The calculation is based on gauge ensembles generated by the Extended Twisted Mass Collaboration (ETMC) with $N_f = 2+1+1$ flavors of twisted-mass Wilson-clover fermions. Simulations were performed directly at physical light and strange quark mass values, and included an estimate of disconnected quark contributions, where the virtual photon couples to sea quarks. The four form factors were determined across the entire kinematic region explored by experiments. To overcome the problem of analytic continuation for dilepton invariant masses above the two-pion threshold, the Spectral Function Reconstruction (SFR) method was employed.

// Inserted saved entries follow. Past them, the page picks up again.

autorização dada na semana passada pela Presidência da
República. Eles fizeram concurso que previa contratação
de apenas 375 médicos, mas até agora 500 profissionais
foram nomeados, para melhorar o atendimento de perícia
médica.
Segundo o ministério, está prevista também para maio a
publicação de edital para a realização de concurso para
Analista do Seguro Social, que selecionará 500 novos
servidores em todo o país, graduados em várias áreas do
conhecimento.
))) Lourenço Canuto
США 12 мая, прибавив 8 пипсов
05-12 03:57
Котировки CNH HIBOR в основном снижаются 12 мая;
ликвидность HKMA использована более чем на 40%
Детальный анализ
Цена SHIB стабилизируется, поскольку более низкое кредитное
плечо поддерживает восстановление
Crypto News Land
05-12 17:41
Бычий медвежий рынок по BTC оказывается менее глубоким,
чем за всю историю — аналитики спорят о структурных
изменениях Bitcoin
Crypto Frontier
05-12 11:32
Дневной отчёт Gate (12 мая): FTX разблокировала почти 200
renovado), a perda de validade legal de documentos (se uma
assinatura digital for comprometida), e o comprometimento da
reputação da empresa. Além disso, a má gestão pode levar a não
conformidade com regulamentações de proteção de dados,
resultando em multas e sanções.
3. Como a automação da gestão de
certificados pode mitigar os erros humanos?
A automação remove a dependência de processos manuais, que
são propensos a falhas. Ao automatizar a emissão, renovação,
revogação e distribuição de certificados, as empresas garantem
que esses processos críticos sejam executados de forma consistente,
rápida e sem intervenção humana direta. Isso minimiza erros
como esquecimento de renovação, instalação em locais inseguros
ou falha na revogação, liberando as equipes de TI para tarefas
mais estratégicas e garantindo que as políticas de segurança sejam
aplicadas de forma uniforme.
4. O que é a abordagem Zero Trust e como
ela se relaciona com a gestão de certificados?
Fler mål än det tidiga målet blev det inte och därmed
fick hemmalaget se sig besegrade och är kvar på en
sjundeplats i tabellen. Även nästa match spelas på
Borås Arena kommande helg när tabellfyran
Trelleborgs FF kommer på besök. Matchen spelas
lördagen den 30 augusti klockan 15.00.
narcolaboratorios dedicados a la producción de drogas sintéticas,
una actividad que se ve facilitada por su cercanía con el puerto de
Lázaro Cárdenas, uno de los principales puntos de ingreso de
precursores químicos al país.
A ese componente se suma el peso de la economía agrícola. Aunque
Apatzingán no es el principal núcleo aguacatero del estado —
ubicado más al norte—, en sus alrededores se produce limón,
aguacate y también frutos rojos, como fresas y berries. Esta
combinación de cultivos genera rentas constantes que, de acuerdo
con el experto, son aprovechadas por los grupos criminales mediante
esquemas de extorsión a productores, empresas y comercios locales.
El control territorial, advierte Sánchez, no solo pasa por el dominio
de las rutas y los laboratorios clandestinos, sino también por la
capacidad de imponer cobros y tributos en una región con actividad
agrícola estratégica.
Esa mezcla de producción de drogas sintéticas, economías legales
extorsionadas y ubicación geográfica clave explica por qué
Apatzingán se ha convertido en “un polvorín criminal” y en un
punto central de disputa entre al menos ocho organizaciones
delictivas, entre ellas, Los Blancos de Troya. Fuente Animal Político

Finite volume effects were investigated using ensembles with spatial extents $L\simeq [3.8,7.6]~\mathrm{fm}$, while the continuum limit was obtained from three lattice spacings in the range $a\in[0.057, 0.08]~\mathrm{fm}$. The obtained results, with fully controlled statistical and systematic uncertainties, are crucial for the evaluation of decay rates and differential observables for all four channels: $K^- \to e^- \bar{\nu}_e e^+ e^-$, $K^- \to e^- \bar{\nu}_e \mu^+ \mu^-$, $K^- \to \mu^- \bar{\nu}_\mu e^+ e^-$ and $K^- \to \mu^- \bar{\nu}_\mu \mu^+ \mu^-$. This work lays the foundation for a detailed phenomenological analysis of these decays, presented in a companion paper, and is essential for the experimental program searching for new physics through rare kaon decays.